Genitourinary complaints are limited to impotence in 0.4% of patients.
Patients with intestinal angioedema generally present with abdominal pain (with or without nausea or vomiting) and in some cases there was no prior history of facial angioedema, and C-1 esterase levels were normal. These symptoms resolve after stopping the ACE inhibitor.
Hypersensitivity reactions to angiotensin converting enzyme (ACE) inhibitors may be life threatening. Angioedema of the face, extremities, lips, tongue, glottis and/or pharynx have been reported rarely in patients receiving ACE inhibitors. In addition, intestinal angioedema has been reported in patients treated with ACE inhibitors. It is recommended that any patient with dyspnea, dysphagia, or significant facial angioedema stop therapy immediately and avoid ACE inhibitor therapy in general.
Dermatitis, pruritus, and photosensitivity have also been reported.
ACE inhibitors have been used to treat post renal transplant erythrocytosis. Data have shown that they may decrease circulating erythropoietin levels in these patients.

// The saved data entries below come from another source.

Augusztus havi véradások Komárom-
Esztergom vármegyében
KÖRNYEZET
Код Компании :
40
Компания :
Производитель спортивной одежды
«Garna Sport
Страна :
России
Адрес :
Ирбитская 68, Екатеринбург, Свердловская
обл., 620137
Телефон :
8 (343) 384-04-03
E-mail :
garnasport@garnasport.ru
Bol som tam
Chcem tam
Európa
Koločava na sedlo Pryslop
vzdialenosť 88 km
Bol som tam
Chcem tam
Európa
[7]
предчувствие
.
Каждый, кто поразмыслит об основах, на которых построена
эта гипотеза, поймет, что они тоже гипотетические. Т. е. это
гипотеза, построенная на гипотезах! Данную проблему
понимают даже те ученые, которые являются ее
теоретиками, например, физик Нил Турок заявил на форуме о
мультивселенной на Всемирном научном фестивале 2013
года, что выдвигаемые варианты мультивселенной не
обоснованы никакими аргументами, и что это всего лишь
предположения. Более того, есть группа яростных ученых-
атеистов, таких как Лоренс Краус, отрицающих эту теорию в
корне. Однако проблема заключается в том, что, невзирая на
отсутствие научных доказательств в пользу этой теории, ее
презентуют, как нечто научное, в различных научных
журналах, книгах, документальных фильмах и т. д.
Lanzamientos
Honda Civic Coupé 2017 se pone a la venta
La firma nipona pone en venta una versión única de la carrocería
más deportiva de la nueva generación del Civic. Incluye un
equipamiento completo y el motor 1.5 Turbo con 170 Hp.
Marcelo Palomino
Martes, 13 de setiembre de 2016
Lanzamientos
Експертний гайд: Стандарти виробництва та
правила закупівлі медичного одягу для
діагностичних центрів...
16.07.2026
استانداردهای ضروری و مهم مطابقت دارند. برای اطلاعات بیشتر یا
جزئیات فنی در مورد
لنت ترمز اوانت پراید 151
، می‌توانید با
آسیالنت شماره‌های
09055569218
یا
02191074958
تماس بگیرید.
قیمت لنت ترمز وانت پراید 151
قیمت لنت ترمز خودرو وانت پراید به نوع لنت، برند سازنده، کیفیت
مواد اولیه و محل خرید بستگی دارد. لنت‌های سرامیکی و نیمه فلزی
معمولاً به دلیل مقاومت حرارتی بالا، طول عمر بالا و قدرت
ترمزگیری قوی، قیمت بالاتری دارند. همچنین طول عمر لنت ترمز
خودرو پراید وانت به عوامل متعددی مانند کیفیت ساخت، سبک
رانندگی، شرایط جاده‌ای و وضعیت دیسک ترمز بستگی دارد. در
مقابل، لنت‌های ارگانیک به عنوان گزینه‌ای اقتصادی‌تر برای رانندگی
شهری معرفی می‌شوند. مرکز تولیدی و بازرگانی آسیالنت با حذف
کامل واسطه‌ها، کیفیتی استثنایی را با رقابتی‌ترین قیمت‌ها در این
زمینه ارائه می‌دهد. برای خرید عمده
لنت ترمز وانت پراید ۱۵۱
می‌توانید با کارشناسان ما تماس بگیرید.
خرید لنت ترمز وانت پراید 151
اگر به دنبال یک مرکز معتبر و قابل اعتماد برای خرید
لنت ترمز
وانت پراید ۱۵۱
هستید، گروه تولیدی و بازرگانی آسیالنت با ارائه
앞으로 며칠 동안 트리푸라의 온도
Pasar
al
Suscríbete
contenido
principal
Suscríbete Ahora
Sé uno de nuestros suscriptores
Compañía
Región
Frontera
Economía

Hematologic side effects including agranulocytosis have been associated with ACE inhibitors including ramipril.
Musculoskeletal pains--both arthralgias and myalgias--have rarely been associated with the use of some ACE inhibitors, including ramipril (the active ingredient contained in Altace)
Dermatologic side effects are typically the result of hypersensitivity reactions. Rare cases of pemphigus, including lichen planus pemphigoides, have been associated with the use of ramipril (the active ingredient contained in Altace) and other ACE inhibitors. In addition, Stevens-Johnson syndrome has been associated with ramipril therapy.
Drug-induced pemphigus has also been associated with a related drug, captopril. The mechanism remains unknown but drugs containing a thiol group may be involved as they are able to produce acantholysis of epidermal cells in vitro. Drugs containing an amide group have also been associated with pemphigus. These include enalapril which also induced acantholysis in vitro. (Four cases of enalapril-induced pemphigus have been reported.) Spontaneous remission of the skin lesions after drug withdrawal is less common with drugs containing the amide group compared with drugs containing the thiol group (15% vs. 50%).
Hepatic side effects including hepatic failure, hepatitis, jaundice and pancreatitis have been reported rarely.